- _EXTRAIT PRÉSENTÉ_
Vous remarquerez que, dans le cas des roues de route (700 x 23) de haut-de-gamme, assemblées par les compagnies qui les offrent (Mavic, Zipp ou autres Easton), les dites compagnies s'abstiennent soigneusement de nous dire combien pèsent les jantes. Comme si ça n'avait pas d'importance! Elles ne donnent que le poids des roues complètes. Et comme par hasard Shimano, dans son catalogue 2014, nous donne le poids des jantes de la roue WH-9000-C24-CL: 384 grammes. J'espère qu'elles sont bonnes, ces jantes, car elles ne sont supportées que par 16 rayons à l'avant, et 20 à l'arrière... Sinon, pour les autres roues du catalogue, aucune mention, seulement des poids de roues complètes. Attendez, non! La roue à boyau WH-9000-C24-TU en est à une jante de 265 grammes!!! Avantage injuste: les jantes à boyau sont plus légères. Et permettez-moi d'ouvrir ici une parenthèse au sujet de ce type de roues modernes qui ont nettement moins de rayons qu'il n'y a de dents dans votre bouche (j'espère pour vous!): conservez votre facture. Il y a eu des campagnes de rappel ces dernières années et ce, chez plus d'un manufacturier. Et même, dans certains cas, il n'y a pas eu de telle campagne même si le produit vieillissait un peu trop vite.
À propos du poids des jantes, un petit détail: on m'a dit, il y a quelques années, que Mavic ne comptabilisait pas le poids des oeillets dans le poids total de la jante. Je ne sais pas pourquoi, je ne sais pas s'ils le font encore, et je ne sais pas s'ils sont les seuls à faire ça. En tout cas, le poids annoncé pour leur A319 était de 595 grammes, alors que ma balance numérique indique 625 grammes. Il s'agit d'une jante à double oeillet.
Mon but, dans tout ça, est de ne pas avoir de poids inutile. On en ajoute, puis arrive un point où il y en a plus que ce que le client considère fournir une robustesse suffisante. Il traîne alors une charge qui donne le même résultat qu'une baisse de sa force. Ces dernières années, on a vu une prolifération de jantes profilées, sur des vélos qui n'en ont absolument pas besoin. Et pourquoi donc? Pas de mystère là-dedans: ça en met plein la vue, coup d'oeil moderne et tant pis si la victime de cette arnaque traîne deux jantes raides et lourdes. Consolation: elles seront assez robustes pour asseoir Honey Boo-Boo sur le porte-bagage!
Petite surprise à la lecture de l'article: les jantes simple paroi ne méritent pas leur réputation de fragilité. En regardant les trois tableaux, on voit bien que la seule jante simple paroi qui ne fait pas bonne figure, c'est la Weinmann 256 qui n'est pas équipée de boîtes latérales. Sinon les autres simple paroi, comme la Mistral 120 ou la Rigida 1622, sont en tête de peloton pour ce qui est de la rigidité ou de la résistance radiale (radial strength).

- _LIGNES DE DONNÉES_
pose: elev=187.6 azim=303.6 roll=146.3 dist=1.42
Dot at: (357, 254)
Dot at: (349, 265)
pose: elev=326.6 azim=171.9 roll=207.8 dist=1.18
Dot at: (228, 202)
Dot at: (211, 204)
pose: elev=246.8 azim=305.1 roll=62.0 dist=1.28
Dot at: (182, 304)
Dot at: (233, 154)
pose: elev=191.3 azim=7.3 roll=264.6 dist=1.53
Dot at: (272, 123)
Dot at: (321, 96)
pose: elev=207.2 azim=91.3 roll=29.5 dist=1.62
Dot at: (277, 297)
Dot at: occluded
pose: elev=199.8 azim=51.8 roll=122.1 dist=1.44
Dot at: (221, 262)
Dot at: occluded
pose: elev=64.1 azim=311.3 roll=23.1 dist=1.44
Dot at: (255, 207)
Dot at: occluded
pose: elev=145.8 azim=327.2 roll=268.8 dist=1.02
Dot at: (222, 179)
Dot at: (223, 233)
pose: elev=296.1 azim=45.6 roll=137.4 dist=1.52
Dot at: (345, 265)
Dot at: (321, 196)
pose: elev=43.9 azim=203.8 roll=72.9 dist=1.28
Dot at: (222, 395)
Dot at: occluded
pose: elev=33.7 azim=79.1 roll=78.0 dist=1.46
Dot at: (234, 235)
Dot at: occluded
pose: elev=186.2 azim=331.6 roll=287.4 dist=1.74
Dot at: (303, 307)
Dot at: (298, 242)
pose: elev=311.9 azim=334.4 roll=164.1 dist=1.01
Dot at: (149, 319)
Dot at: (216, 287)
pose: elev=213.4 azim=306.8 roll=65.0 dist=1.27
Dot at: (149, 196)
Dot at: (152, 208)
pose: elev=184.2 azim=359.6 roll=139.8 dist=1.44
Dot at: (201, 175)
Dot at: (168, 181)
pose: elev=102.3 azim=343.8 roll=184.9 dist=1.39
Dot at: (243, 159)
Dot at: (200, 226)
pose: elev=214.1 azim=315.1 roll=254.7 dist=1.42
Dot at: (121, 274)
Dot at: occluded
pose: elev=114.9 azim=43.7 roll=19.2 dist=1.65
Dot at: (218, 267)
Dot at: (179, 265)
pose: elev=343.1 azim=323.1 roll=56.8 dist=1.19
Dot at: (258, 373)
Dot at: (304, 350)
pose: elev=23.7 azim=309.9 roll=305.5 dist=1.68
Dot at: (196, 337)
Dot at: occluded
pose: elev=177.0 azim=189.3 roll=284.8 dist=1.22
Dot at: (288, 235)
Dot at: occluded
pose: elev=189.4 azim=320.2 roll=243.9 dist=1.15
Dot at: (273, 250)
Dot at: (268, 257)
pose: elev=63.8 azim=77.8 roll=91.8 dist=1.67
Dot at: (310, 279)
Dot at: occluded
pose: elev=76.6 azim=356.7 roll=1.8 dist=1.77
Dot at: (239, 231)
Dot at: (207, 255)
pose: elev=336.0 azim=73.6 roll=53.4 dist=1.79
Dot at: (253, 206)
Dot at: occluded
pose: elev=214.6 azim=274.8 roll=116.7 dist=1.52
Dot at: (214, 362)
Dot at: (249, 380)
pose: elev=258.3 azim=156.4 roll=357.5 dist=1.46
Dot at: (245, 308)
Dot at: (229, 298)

- _PROBLÈMES À RÉSOUDRE_
1. Réécrivez plus brièvement le paragraphe de l'extrait présenté qui commence par « À propos du poids des jantes ».
2. Poursuivez le texte sur les jantes de vélo à la suite de sa dernière phrase.
Les lignes n'ont aucun lien avec le texte.

- _RÉPONSES PAR EXERCICE_
1. Il y a quelques années, on a affirmé que Mavic n'incluait pas les oeillets dans le poids de ses jantes. On ne sait ni pourquoi, ni si la pratique dure encore, ni si d'autres fabricants font de même. L'A319, une jante à double oeillet, était annoncée à 595 grammes, alors qu'une balance numérique en indique 625.

2.
De plus, la pression exercée par la chambre à air gonflée vient stabiliser les écrous de rayons qui ont moins tendance à se desserrer pour cette raison. Celui qui a attiré mon attention sur ce phénomène vendait des milliers de roues à chaque année.
Et en plus de leur légèreté, les jantes de route/course sont désavantagées par leur étroitesse. En devenant plus larges, les jantes deviennent forcément plus rigide latéralement, à qualité égale. Mais notez qu'on ne voit jamais de jante route/course simple paroi. Les seules que je me rappelle avoir vues, ce sont les Weinmann concaves qui étaient proposées, durant les années '80, en version étroite pour pneus de 23 mm.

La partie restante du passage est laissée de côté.